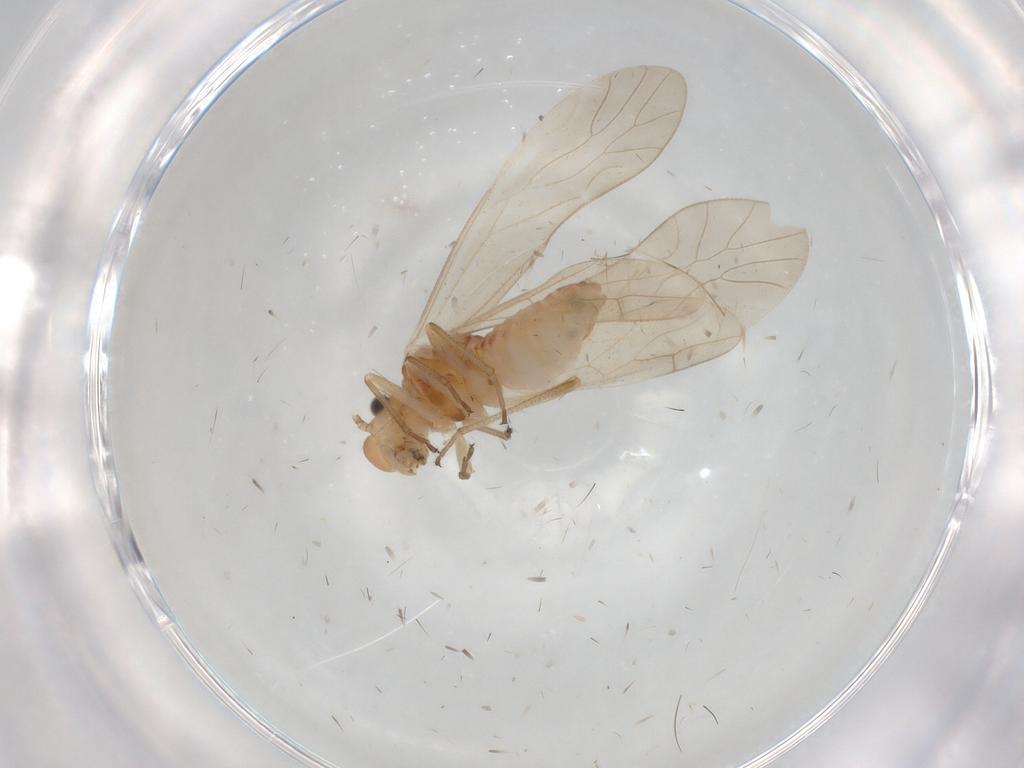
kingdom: Animalia
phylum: Arthropoda
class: Insecta
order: Psocodea
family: Caeciliusidae
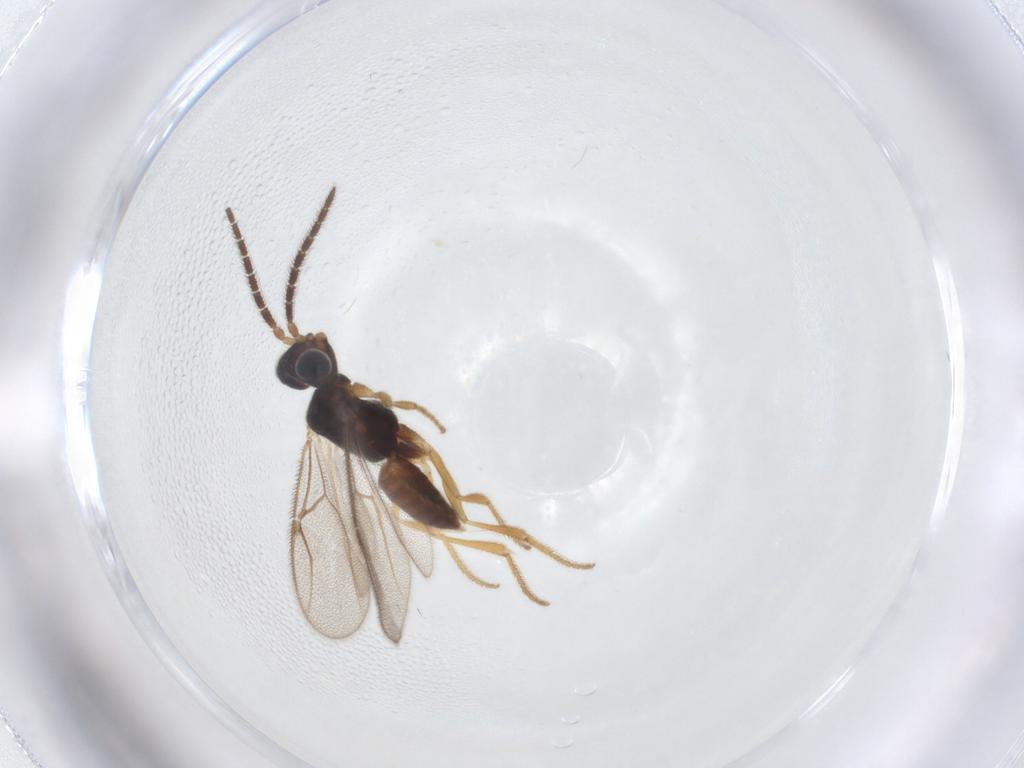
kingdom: Animalia
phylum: Arthropoda
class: Insecta
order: Hymenoptera
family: Dryinidae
------------------------------------------------------------------------
DIRECTIVE: Update the lines of all the records by changing every "phylum" to "division" and keeping everything else the same. Leave the pictures out.

SOLUTION TO THIS PROBLEM:
kingdom: Animalia
division: Arthropoda
class: Insecta
order: Psocodea
family: Caeciliusidae
kingdom: Animalia
division: Arthropoda
class: Insecta
order: Hymenoptera
family: Dryinidae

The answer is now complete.